PROBLEM TO SOLVE: Say how many lines in the records contain "linee". The reply must consist of the number alone.

PROVIDED ENTRIES:
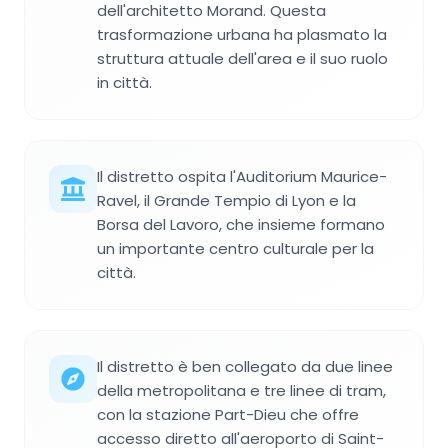
dell'architetto Morand. Questa
trasformazione urbana ha plasmato la
struttura attuale dell'area e il suo ruolo
in città.
Il distretto ospita l'Auditorium Maurice-
Ravel, il Grande Tempio di Lyon e la
Borsa del Lavoro, che insieme formano
un importante centro culturale per la
città.
Il distretto è ben collegato da due linee
della metropolitana e tre linee di tram,
con la stazione Part-Dieu che offre
accesso diretto all'aeroporto di Saint-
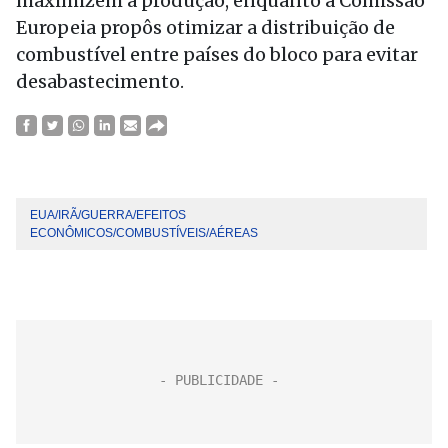
maximizem a produção, enquanto a Comissão
Europeia propôs otimizar a distribuição de
combustível entre países do bloco para evitar
desabastecimento.
EUA/IRÃ/GUERRA/EFEITOS
ECONÔMICOS/COMBUSTÍVEIS/AÉREAS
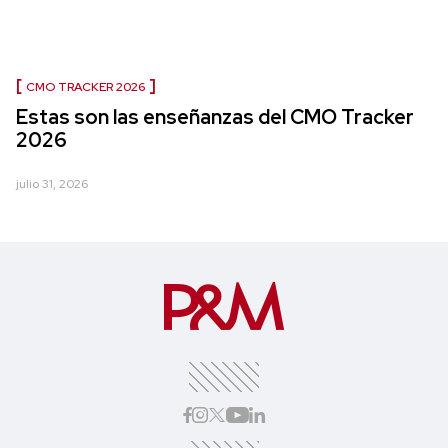
CMO TRACKER 2026
Estas son las enseñanzas del CMO Tracker
2026
julio 31, 2026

RESULT FOR THIS EXERCISE: 2